Won’t this overwhelm local infrastructure like sewers and schools?
The Urbanization Infrastructure Fund would finance targeted upgrades to local systems while offsetting development charges. Growth pays for itself. By tying funding to new housing delivery, infrastructure investments keep pace with redevelopment. The result is balanced growth, not strain.

Conclusion

Toronto’s housing crisis cannot be solved by towers and sprawl alone. For decades, the city has relied on a distorted model that channels growth into a few high-rise clusters while leaving its inner, infrastructure-rich neighborhoods frozen in time. The result has been exclusivity in the core, towers imposed on post-war suburbs, and intensification pressures pushed onto the 905.

Designating an Urbanization Zone within Old Toronto’s pre-war suburbs and making six-storey apartments the default is the middle path Toronto has lacked. It is a scale that makes redevelopment viable, fits the character of established streets, and delivers the kind of steady growth seen in Paris, Montreal, and Vienna. Paired with provincial code flexibility and an Urbanization Infrastructure Fund that lowers development charges, this policy would create the conditions for builders to deliver new homes where demand is strongest.

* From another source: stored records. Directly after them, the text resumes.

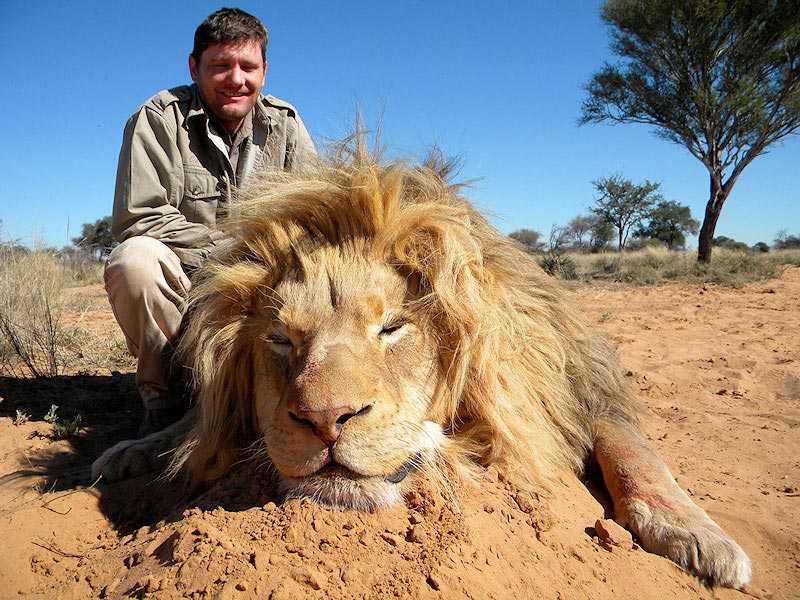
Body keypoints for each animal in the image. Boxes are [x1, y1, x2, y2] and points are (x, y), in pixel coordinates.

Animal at [92, 137, 751, 589]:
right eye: (281, 340)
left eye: (392, 327)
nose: (326, 421)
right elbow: (194, 428)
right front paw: (134, 449)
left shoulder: (581, 385)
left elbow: (632, 449)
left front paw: (697, 534)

Change will be gradual—lot by lot, over decades. But the choice is urgent. Toronto can either continue to preserve exclusivity in its core, or it can deliberately urbanize, spreading growth fairly and sustainably. By giving its pre-war neighborhoods permission and the tools to evolve, Toronto can build a city that is more affordable, more inclusive, and better balanced for the next generation.